Great job, Oregon City drama students; 2 things everyone should know about PERS

Walt and I had a great evening watching Oregon City High School students perform the "Drowsy Chaperone" play. It was incredibly well done.

PHOTO BY DICK TRTEK - Senior Ellie Lundgreen is the center of attention from many cast members in 'The Drowsy Chaperone,' which played onstage at Oregon City High School Dec. 5-8. Our grandson Cole Pearson had one of the staring roles and sang and danced like a Broadway star. (We didn't know he could dance!) All of the cast members were so terrific and so talented.

It was directed by Clyde Berry and choreographed by Jeff George. The entire play was as good as any New York Broadway play I have ever seen. It was a magical night and for sure. Walt and I are looking forward to the next one. We are very proud of our grandson Cole Pearson and will be supporting the OCHS thespians.

Thank you, OCHS staff and leadership, for your support of the cast and crew.

Ginny Van Loo

Jennings Lodge

SUBMITTED PHOTO  - Cole Pearson starred in 'The Drowsy Chaperone,' which played onstage at Oregon City High School Dec. 5-8.

2 things everyone should know about PERS

I am a retired Navy and Vietnam veteran. I have two children and four grandchildren and am not a PERS member.

Edith Rusch's opinion article in the Dec. 5 issue of the Clackamas Review was well-written and informative. What it didn't do was address two very important events in the history of PERS.

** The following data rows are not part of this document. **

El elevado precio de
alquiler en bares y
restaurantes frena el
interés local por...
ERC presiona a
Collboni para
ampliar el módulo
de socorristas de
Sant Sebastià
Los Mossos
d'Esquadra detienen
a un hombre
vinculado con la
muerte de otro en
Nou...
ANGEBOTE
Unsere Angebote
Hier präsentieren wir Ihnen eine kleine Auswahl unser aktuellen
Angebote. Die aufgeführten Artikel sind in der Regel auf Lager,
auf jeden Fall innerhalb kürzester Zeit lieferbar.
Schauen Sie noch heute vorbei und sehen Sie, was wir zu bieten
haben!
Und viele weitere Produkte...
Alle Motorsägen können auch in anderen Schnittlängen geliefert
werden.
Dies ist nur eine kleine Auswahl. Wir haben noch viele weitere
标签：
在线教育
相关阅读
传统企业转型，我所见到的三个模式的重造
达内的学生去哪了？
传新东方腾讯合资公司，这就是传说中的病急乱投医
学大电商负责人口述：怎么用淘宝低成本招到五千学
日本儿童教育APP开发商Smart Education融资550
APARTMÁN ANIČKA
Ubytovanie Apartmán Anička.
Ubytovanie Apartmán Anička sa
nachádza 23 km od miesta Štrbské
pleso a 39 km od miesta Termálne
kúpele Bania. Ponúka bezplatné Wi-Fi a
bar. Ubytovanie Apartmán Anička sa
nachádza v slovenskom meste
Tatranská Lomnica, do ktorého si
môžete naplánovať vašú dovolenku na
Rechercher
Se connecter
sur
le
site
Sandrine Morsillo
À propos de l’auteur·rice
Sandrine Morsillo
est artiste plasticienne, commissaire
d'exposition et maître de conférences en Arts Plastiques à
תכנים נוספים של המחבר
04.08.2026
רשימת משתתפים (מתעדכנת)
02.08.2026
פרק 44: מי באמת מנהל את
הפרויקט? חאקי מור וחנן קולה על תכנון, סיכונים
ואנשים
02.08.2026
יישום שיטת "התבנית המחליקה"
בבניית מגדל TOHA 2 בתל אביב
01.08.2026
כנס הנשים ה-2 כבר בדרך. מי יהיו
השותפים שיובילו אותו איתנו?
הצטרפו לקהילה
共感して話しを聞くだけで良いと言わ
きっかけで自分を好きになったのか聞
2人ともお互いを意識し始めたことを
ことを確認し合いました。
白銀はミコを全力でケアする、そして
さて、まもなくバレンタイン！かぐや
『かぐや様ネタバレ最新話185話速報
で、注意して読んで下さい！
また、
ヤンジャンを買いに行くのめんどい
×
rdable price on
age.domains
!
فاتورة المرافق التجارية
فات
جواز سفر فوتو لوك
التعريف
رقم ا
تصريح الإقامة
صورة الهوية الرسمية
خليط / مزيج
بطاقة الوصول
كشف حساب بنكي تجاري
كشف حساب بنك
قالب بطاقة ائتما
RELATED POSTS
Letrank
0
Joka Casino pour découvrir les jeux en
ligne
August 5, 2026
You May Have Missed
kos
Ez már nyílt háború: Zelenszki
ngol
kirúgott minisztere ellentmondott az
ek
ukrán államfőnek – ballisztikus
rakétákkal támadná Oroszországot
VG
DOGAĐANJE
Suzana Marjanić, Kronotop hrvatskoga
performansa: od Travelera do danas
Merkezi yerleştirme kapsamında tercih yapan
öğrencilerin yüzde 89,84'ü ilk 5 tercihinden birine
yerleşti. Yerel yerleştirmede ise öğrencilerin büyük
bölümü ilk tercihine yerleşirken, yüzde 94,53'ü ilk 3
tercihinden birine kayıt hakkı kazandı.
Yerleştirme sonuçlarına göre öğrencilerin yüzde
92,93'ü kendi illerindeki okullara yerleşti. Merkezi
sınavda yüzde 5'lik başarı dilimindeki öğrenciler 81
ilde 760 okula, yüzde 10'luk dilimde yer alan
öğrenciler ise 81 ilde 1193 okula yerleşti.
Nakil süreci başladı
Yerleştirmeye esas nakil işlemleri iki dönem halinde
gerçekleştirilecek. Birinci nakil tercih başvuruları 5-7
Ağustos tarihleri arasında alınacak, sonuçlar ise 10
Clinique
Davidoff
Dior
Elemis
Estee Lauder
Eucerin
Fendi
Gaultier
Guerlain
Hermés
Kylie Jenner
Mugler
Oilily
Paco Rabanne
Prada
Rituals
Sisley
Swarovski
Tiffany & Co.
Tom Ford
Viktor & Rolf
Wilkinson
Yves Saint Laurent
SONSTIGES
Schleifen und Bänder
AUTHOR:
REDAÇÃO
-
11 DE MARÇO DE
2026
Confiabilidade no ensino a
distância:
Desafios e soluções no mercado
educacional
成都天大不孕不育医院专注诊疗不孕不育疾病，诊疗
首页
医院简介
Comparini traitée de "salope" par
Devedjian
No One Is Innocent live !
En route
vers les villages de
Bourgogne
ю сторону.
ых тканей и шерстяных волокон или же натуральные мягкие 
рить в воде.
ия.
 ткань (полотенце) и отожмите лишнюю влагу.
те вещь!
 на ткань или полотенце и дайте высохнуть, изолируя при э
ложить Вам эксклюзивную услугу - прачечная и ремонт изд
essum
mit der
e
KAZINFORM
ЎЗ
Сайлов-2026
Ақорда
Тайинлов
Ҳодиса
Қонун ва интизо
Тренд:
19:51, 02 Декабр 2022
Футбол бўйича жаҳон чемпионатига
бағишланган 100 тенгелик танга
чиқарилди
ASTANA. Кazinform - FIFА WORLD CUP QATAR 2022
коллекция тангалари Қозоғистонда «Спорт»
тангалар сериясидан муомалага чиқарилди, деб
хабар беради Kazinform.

One was the Oregon Supreme Court ruling that there can be no single, sweeping change to reform benefits. The court ruled that each individual PERS account must be treated as exactly that, a sole contract between the member and PERS. The second event was the handling of an enormous surplus during the late 1990s and early 2000s. Against the recommendation of their own financial advisors, PERS elected to distribute the surplus to member accounts instead of holding the funds back for that inevitable "rainy day." A foolish, greedy decision in light of the more than $25 billion shortfall PERS is now saddled with.